Un valle verde y azul entre nubes
Visitamos el Valle de Mulleres a finales de un idílico mes de mayo del año 2006 que es cuando se hicieron la mayoría de estas fotos, coincidiendo con unos montañeros que se disponían a subir con esquís de travesía al Tuc de Mulleres de 3010 m, que da nombre este precioso rincón.
El Valle de Mulleres está hoy adscrito al Valle de Arán, que perteneció administrativamente a la provincia de Huesca hasta hace solo varios siglos. Su lengua, el aranés, con clara influencia occitana, la fácil cercanía con Francia y sus malas comunicaciones con el resto de la península hasta la construcción del Tunel de Vielha en 1948, lo aislaron prácticamente del resto de España. Incluso su indumentaria típica no se correspondía con la Catalana, pues aquí no se usó la barretina y por ejemplo el sombrero típico aranés recuerda más bien al de la zona pirenáica aragonesa; éstos y otros son solo unos pequeños detalles que dan a comprender lo mucho del sentimiento aranés, que poco tiene que ver con el de las tierras catalanas.
Cuando residí por un tiempo en este valle, observaba en él a una particular región montañosa con su propia personalidad.
Ya hablando del Valle de Mulleres, decir que por aquí todo el año es posible su visita si la nieve lo permite por el fácil sendero que lo recorre desde su parte inferior. En primavera los bosques de hayas y de abetos que pueblan el valle, afluente del río Noguera Ribagorzana, se tornan de un verde brillante contrastando con el oscuro del abeto, además el río y otros pequeños afluentes se nutren del agua del deshielo de las nieves y los glaciares pirenáicos del macizo del Aneto ya en tierras aragonesas y con las que el Tuc de Mulleres comparte su cima en su vertiente occidental. Sus prados estallan en mil y un colores al retirase la nieve huyendo del cada vez más cercano verano.

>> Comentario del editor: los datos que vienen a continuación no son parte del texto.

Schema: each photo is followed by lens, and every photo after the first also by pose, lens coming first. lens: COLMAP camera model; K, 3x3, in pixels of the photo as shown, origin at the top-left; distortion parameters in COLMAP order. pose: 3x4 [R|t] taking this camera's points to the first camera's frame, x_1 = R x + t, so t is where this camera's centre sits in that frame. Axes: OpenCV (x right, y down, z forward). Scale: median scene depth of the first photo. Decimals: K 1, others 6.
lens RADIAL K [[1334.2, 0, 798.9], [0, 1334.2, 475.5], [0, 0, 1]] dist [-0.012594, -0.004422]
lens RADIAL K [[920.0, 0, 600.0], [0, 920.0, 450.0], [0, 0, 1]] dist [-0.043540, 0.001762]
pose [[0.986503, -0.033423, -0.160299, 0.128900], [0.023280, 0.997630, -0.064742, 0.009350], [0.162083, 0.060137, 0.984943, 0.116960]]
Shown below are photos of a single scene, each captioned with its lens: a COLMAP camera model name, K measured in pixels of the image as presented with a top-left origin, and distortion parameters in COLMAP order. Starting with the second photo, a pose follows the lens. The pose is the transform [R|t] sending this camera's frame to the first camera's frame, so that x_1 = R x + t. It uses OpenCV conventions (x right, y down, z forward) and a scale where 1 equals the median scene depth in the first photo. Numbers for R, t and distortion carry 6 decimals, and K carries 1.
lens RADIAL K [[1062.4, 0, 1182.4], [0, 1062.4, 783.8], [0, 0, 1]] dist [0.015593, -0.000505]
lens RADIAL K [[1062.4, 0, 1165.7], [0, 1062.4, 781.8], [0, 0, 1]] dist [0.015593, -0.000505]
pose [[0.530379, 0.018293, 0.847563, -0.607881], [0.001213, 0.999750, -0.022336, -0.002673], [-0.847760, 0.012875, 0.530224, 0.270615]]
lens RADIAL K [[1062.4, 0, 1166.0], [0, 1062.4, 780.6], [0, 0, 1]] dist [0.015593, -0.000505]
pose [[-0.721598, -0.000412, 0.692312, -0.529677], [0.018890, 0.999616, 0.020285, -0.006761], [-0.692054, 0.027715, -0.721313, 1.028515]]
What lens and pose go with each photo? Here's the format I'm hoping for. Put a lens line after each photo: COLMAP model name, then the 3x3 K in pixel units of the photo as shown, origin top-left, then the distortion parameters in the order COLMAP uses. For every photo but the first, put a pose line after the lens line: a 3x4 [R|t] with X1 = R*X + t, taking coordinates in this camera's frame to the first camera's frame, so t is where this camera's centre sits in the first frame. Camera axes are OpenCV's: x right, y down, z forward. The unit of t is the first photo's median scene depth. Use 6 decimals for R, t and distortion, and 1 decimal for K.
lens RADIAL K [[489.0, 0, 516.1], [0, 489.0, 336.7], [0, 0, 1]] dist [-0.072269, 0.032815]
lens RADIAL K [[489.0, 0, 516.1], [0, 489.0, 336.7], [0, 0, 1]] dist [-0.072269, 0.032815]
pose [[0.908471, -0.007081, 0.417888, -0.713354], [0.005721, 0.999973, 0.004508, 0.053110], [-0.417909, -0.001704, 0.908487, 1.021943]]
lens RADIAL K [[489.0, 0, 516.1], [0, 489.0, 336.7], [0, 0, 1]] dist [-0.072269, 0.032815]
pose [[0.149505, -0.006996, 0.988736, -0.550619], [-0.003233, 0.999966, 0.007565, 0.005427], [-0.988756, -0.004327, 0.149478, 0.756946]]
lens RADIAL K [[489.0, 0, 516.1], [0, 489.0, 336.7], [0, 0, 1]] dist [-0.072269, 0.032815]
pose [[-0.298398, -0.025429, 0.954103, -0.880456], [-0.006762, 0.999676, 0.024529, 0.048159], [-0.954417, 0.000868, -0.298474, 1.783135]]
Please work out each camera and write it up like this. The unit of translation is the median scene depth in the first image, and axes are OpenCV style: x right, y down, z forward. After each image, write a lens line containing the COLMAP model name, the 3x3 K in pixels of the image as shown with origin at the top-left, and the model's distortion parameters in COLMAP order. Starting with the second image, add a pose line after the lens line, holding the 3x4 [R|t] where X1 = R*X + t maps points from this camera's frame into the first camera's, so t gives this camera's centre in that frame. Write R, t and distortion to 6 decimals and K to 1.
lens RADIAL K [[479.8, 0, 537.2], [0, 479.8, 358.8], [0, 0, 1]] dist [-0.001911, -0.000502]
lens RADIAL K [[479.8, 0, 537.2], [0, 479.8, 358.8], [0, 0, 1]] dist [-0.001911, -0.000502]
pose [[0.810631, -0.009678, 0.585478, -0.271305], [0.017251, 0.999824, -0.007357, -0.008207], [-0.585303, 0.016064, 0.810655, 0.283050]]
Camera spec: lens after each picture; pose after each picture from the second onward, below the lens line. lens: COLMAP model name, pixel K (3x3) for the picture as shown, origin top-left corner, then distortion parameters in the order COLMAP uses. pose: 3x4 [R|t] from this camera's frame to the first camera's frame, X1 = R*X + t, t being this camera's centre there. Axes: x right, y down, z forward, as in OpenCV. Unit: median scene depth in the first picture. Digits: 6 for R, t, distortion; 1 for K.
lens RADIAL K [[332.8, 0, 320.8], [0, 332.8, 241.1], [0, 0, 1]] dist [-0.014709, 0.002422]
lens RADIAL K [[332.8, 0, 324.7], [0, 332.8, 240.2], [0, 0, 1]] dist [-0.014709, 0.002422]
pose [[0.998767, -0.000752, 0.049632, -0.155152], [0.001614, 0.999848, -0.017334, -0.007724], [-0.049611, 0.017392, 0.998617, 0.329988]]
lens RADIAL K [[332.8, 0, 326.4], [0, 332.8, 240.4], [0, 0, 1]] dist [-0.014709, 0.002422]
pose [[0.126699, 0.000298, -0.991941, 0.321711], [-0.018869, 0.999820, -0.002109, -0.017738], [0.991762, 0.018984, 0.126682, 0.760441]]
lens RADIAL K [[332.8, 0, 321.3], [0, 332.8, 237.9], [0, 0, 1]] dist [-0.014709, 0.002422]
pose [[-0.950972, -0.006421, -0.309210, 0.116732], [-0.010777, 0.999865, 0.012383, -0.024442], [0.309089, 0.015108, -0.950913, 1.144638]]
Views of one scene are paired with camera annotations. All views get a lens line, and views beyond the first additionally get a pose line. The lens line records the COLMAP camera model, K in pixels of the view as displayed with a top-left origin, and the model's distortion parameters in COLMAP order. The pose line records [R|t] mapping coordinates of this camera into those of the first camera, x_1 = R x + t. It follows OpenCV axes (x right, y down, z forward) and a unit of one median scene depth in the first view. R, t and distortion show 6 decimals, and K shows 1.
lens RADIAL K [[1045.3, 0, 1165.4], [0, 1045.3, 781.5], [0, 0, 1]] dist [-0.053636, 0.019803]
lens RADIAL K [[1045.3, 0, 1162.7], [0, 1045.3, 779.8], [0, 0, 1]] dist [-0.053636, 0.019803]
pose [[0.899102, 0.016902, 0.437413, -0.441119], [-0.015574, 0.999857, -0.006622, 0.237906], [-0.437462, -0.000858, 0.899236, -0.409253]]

Por si quereís alojaros, en el cercano bosque de Conangles hay un refugio en medio de un bosque de hayas y abetos algunos de ellos centenarios, además del antiguo y de típica arquitectura aranesa situado a la entrada del túnel de Vielha. También existen otros alojamientos y casas rurales en lugares cercanos, además existe un refugio de uso libre situado a 2360 m y que se utiliza para ascender por este Valle al Tuc de Mulleres bajo el cual y entre los lagos cae el río en numerosas cascadas y no es raro ver a las águilas volando por encima de las colonias de marmotas que hoy pueblan estos altos prados, así como los rebecos que suelen bajar a veces hasta el fondo del valle a por los pastos, que aún no crecen arriba debido a la nieve.
El itinerario descrito aquí es un pequeño paraíso forestal y a su vez un tranquilo recorrido botánico que sube desde los 1270 m en La Ribereta hasta La Pleta de Aiguamoll, a unos 1700 m dónde los prados empiezan a sustituir al bosque y adónde baja el barranco de Mulleres que luego atraviesa este bello rincón pirenáico, rodeado de picos y alegres cascadas.